Collected data:
▬▬▬
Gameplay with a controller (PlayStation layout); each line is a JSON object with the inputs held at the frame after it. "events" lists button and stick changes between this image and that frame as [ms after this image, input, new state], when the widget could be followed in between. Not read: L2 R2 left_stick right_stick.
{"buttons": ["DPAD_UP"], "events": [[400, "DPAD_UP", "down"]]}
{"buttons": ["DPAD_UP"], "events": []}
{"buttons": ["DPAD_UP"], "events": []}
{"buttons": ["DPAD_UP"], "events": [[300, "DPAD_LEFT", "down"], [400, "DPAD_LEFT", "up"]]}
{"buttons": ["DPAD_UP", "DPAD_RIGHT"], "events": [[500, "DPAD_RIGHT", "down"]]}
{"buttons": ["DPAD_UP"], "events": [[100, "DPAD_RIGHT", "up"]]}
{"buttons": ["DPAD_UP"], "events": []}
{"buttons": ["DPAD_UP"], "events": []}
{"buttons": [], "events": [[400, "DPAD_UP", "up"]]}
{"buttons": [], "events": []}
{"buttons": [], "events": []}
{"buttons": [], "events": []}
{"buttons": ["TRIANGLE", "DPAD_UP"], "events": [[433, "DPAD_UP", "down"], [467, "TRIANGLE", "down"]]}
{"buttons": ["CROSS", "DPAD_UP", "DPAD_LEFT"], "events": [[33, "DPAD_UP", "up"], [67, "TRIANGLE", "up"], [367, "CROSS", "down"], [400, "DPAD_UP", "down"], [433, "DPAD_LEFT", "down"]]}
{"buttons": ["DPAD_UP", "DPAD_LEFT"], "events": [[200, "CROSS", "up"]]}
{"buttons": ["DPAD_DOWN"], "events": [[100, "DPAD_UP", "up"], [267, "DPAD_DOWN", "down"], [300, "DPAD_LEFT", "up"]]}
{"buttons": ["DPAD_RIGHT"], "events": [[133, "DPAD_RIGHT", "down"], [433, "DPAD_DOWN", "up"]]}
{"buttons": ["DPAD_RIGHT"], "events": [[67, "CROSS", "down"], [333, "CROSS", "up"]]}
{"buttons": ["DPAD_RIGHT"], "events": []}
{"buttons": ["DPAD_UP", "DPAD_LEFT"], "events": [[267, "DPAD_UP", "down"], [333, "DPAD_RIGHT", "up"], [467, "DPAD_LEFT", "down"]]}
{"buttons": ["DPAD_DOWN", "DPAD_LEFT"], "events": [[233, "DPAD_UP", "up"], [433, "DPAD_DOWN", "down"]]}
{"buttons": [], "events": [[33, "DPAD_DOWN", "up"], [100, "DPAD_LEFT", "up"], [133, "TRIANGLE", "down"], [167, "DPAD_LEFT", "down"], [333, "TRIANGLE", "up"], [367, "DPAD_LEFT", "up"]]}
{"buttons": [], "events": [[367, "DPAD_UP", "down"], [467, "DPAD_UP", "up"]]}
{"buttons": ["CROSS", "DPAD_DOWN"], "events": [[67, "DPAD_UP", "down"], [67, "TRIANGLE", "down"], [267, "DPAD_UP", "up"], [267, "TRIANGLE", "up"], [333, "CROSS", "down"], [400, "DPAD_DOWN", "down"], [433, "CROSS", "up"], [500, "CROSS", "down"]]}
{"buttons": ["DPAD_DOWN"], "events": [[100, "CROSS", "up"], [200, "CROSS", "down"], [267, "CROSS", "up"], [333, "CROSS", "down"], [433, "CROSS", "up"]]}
▬▬▬
● INSTRUCTIONS FOR THE TASK:
Word for word, write out all of the entries again.

● REPLY:
Gameplay with a controller (PlayStation layout); each line is a JSON object with the inputs held at the frame after it. "events" lists button and stick changes between this image and that frame as [ms after this image, input, new state], when the widget could be followed in between. Not read: L2 R2 left_stick right_stick.
{"buttons": ["DPAD_UP"], "events": [[400, "DPAD_UP", "down"]]}
{"buttons": ["DPAD_UP"], "events": []}
{"buttons": ["DPAD_UP"], "events": []}
{"buttons": ["DPAD_UP"], "events": [[300, "DPAD_LEFT", "down"], [400, "DPAD_LEFT", "up"]]}
{"buttons": ["DPAD_UP", "DPAD_RIGHT"], "events": [[500, "DPAD_RIGHT", "down"]]}
{"buttons": ["DPAD_UP"], "events": [[100, "DPAD_RIGHT", "up"]]}
{"buttons": ["DPAD_UP"], "events": []}
{"buttons": ["DPAD_UP"], "events": []}
{"buttons": [], "events": [[400, "DPAD_UP", "up"]]}
{"buttons": [], "events": []}
{"buttons": [], "events": []}
{"buttons": [], "events": []}
{"buttons": ["TRIANGLE", "DPAD_UP"], "events": [[433, "DPAD_UP", "down"], [467, "TRIANGLE", "down"]]}
{"buttons": ["CROSS", "DPAD_UP", "DPAD_LEFT"], "events": [[33, "DPAD_UP", "up"], [67, "TRIANGLE", "up"], [367, "CROSS", "down"], [400, "DPAD_UP", "down"], [433, "DPAD_LEFT", "down"]]}
{"buttons": ["DPAD_UP", "DPAD_LEFT"], "events": [[200, "CROSS", "up"]]}
{"buttons": ["DPAD_DOWN"], "events": [[100, "DPAD_UP", "up"], [267, "DPAD_DOWN", "down"], [300, "DPAD_LEFT", "up"]]}
{"buttons": ["DPAD_RIGHT"], "events": [[133, "DPAD_RIGHT", "down"], [433, "DPAD_DOWN", "up"]]}
{"buttons": ["DPAD_RIGHT"], "events": [[67, "CROSS", "down"], [333, "CROSS", "up"]]}
{"buttons": ["DPAD_RIGHT"], "events": []}
{"buttons": ["DPAD_UP", "DPAD_LEFT"], "events": [[267, "DPAD_UP", "down"], [333, "DPAD_RIGHT", "up"], [467, "DPAD_LEFT", "down"]]}
{"buttons": ["DPAD_DOWN", "DPAD_LEFT"], "events": [[233, "DPAD_UP", "up"], [433, "DPAD_DOWN", "down"]]}
{"buttons": [], "events": [[33, "DPAD_DOWN", "up"], [100, "DPAD_LEFT", "up"], [133, "TRIANGLE", "down"], [167, "DPAD_LEFT", "down"], [333, "TRIANGLE", "up"], [367, "DPAD_LEFT", "up"]]}
{"buttons": [], "events": [[367, "DPAD_UP", "down"], [467, "DPAD_UP", "up"]]}
{"buttons": ["CROSS", "DPAD_DOWN"], "events": [[67, "DPAD_UP", "down"], [67, "TRIANGLE", "down"], [267, "DPAD_UP", "up"], [267, "TRIANGLE", "up"], [333, "CROSS", "down"], [400, "DPAD_DOWN", "down"], [433, "CROSS", "up"], [500, "CROSS", "down"]]}
{"buttons": ["DPAD_DOWN"], "events": [[100, "CROSS", "up"], [200, "CROSS", "down"], [267, "CROSS", "up"], [333, "CROSS", "down"], [433, "CROSS", "up"]]}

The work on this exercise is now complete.